▶ _WHAT IS EXPECTED_:
Would you reproduce exactly the lines below from the one holding "(at 30.48 -5.08 180)" through the one holding "(pin bidirectional line (at 10.16 -3.81", inclusive, and no others?
INFORMATION START
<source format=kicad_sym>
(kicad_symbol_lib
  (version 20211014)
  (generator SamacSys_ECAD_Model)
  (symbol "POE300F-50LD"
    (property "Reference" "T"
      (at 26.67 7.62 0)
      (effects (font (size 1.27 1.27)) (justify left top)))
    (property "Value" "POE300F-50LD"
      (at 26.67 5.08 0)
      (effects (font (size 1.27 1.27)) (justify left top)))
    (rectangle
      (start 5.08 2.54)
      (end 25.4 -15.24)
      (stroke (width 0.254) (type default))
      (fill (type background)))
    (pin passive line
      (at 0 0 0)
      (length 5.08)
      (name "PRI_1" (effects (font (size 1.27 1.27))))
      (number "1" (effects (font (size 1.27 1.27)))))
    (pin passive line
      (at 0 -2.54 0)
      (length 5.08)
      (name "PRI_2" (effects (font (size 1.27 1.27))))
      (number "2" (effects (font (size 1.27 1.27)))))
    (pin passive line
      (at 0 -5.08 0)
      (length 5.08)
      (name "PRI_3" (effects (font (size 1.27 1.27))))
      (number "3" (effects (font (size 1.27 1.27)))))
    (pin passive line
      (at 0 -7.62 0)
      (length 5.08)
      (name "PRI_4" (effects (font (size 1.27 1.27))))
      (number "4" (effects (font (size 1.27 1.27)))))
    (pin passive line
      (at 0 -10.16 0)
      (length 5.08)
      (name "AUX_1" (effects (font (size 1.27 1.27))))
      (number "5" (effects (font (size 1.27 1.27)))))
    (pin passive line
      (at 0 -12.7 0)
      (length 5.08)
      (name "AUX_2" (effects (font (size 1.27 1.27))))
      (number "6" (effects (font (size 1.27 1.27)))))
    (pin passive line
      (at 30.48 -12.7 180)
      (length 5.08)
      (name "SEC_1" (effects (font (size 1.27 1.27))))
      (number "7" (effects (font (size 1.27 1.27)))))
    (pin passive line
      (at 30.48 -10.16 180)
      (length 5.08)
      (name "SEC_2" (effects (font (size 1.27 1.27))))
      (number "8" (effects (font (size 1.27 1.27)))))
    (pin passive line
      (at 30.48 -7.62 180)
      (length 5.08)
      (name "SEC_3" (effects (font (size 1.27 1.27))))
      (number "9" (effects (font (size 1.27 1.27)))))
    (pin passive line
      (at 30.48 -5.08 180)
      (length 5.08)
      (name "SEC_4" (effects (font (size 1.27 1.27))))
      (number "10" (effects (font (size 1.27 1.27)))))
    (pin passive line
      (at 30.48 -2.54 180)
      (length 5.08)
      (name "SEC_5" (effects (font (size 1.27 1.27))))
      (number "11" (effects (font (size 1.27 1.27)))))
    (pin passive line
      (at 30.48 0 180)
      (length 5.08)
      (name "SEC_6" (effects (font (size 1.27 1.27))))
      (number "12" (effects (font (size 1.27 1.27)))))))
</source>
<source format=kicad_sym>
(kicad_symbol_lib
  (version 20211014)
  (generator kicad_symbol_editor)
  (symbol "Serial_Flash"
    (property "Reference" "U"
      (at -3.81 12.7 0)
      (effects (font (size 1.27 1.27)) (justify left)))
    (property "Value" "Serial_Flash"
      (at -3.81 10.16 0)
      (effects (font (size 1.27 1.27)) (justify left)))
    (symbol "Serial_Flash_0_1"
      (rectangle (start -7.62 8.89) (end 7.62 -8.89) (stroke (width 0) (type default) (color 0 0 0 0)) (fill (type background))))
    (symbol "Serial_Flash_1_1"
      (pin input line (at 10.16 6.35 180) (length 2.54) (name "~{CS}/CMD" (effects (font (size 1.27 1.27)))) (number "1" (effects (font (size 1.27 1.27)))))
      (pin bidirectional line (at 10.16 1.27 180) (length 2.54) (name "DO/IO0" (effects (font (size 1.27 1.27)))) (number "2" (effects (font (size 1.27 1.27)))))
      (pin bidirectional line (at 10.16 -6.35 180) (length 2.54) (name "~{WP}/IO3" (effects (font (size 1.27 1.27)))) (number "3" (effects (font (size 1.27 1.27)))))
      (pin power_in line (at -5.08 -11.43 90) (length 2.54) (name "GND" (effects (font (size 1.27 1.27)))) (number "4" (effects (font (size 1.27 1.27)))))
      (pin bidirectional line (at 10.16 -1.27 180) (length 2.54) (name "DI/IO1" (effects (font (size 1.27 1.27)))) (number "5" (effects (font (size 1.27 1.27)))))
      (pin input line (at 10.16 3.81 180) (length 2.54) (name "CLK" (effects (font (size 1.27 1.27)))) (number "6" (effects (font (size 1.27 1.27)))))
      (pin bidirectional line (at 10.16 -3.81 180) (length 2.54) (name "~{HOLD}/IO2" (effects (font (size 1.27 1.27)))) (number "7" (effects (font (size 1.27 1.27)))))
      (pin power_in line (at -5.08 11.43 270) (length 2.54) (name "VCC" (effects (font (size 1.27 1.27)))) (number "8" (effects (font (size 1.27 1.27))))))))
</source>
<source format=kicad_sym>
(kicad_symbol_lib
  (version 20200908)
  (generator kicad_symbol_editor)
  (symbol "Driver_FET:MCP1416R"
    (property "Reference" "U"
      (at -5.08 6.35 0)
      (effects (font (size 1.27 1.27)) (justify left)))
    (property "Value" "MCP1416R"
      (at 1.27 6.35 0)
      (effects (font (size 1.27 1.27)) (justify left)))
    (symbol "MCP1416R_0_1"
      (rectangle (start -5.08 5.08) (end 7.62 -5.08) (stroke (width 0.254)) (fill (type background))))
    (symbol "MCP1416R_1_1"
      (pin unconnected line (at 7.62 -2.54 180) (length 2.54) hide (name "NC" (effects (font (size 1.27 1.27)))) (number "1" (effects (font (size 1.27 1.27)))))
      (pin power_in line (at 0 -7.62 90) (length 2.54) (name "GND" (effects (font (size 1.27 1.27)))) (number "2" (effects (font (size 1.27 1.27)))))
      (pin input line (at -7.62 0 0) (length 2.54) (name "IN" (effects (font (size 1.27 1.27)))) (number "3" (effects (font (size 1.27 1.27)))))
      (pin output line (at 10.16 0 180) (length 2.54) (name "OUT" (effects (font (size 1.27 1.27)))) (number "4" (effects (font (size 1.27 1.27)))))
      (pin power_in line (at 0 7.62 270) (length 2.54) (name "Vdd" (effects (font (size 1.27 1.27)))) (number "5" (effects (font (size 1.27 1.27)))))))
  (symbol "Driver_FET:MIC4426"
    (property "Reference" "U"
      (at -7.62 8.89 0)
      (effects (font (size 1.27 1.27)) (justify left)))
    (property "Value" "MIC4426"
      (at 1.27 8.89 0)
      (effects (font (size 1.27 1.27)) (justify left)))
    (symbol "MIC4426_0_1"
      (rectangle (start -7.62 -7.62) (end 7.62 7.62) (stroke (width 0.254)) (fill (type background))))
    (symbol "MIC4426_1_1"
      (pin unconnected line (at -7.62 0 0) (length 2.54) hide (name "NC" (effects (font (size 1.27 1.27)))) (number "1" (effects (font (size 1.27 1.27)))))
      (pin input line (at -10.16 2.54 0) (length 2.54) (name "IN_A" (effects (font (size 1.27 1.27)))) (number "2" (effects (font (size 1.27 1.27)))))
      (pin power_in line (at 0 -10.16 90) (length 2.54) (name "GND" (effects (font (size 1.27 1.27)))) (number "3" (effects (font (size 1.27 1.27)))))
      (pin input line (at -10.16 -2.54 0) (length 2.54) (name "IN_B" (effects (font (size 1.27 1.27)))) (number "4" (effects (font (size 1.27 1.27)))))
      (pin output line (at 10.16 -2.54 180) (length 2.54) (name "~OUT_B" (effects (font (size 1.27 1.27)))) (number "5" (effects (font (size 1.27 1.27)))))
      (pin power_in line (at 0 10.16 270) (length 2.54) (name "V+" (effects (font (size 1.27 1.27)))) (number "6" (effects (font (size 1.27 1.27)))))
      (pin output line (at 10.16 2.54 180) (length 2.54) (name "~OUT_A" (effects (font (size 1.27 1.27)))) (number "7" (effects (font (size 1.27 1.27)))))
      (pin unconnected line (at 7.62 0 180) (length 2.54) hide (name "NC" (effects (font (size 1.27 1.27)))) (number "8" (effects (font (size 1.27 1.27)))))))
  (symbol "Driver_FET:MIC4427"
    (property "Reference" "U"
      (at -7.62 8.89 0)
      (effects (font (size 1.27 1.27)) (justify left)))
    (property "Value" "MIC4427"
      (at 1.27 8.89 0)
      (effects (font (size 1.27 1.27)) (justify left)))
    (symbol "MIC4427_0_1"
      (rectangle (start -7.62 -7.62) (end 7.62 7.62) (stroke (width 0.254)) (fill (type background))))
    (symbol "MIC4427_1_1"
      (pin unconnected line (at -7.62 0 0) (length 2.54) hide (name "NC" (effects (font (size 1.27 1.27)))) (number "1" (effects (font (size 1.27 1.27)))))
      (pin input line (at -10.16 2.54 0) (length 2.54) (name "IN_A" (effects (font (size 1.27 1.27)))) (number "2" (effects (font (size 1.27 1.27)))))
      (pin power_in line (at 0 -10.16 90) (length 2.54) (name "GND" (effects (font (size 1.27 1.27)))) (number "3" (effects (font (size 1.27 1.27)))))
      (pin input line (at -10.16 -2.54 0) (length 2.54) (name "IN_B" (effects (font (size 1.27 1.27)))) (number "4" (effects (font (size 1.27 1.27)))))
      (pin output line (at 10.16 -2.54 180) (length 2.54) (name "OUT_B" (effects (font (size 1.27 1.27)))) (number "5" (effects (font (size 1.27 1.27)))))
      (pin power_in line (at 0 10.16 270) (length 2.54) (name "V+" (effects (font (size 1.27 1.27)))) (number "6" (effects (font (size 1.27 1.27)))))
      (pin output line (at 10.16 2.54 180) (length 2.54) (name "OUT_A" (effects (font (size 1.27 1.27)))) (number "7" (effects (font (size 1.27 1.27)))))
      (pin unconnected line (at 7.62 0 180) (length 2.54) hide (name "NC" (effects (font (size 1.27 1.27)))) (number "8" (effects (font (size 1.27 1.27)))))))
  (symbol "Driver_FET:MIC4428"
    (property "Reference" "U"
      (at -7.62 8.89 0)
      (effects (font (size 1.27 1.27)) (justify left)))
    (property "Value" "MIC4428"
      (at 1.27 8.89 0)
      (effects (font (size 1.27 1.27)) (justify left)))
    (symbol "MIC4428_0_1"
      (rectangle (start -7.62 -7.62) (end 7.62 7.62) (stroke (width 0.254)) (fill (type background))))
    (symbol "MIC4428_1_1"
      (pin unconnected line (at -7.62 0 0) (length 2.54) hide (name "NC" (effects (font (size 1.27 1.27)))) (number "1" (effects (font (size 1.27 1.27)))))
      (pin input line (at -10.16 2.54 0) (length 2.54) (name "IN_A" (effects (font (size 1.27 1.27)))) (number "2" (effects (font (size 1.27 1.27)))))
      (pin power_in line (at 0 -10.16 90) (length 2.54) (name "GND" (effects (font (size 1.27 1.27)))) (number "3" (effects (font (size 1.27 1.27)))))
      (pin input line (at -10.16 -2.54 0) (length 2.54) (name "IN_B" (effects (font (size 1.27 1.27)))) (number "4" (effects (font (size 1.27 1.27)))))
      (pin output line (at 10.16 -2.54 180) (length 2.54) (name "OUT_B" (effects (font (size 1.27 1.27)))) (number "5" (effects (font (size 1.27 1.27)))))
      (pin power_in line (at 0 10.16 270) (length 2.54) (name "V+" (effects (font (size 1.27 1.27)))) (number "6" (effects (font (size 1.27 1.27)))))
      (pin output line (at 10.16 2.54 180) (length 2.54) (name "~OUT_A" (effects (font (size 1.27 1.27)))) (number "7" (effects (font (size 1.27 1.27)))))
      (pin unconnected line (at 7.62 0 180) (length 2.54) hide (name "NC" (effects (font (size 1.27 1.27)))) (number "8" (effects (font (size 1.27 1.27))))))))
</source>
INFORMATION END
▶ _ANSWER SPACE_:
      (at 30.48 -5.08 180)
      (length 5.08)
      (name "SEC_4" (effects (font (size 1.27 1.27))))
      (number "10" (effects (font (size 1.27 1.27)))))
    (pin passive line
      (at 30.48 -2.54 180)
      (length 5.08)
      (name "SEC_5" (effects (font (size 1.27 1.27))))
      (number "11" (effects (font (size 1.27 1.27)))))
    (pin passive line
      (at 30.48 0 180)
      (length 5.08)
      (name "SEC_6" (effects (font (size 1.27 1.27))))
      (number "12" (effects (font (size 1.27 1.27)))))))
</source>
<source format=kicad_sym>
(kicad_symbol_lib
  (version 20211014)
  (generator kicad_symbol_editor)
  (symbol "Serial_Flash"
    (property "Reference" "U"
      (at -3.81 12.7 0)
      (effects (font (size 1.27 1.27)) (justify left)))
    (property "Value" "Serial_Flash"
      (at -3.81 10.16 0)
      (effects (font (size 1.27 1.27)) (justify left)))
    (symbol "Serial_Flash_0_1"
      (rectangle (start -7.62 8.89) (end 7.62 -8.89) (stroke (width 0) (type default) (color 0 0 0 0)) (fill (type background))))
    (symbol "Serial_Flash_1_1"
      (pin input line (at 10.16 6.35 180) (length 2.54) (name "~{CS}/CMD" (effects (font (size 1.27 1.27)))) (number "1" (effects (font (size 1.27 1.27)))))
      (pin bidirectional line (at 10.16 1.27 180) (length 2.54) (name "DO/IO0" (effects (font (size 1.27 1.27)))) (number "2" (effects (font (size 1.27 1.27)))))
      (pin bidirectional line (at 10.16 -6.35 180) (length 2.54) (name "~{WP}/IO3" (effects (font (size 1.27 1.27)))) (number "3" (effects (font (size 1.27 1.27)))))
      (pin power_in line (at -5.08 -11.43 90) (length 2.54) (name "GND" (effects (font (size 1.27 1.27)))) (number "4" (effects (font (size 1.27 1.27)))))
      (pin bidirectional line (at 10.16 -1.27 180) (length 2.54) (name "DI/IO1" (effects (font (size 1.27 1.27)))) (number "5" (effects (font (size 1.27 1.27)))))
      (pin input line (at 10.16 3.81 180) (length 2.54) (name "CLK" (effects (font (size 1.27 1.27)))) (number "6" (effects (font (size 1.27 1.27)))))
      (pin bidirectional line (at 10.16 -3.81 180) (length 2.54) (name "~{HOLD}/IO2" (effects (font (size 1.27 1.27)))) (number "7" (effects (font (size 1.27 1.27)))))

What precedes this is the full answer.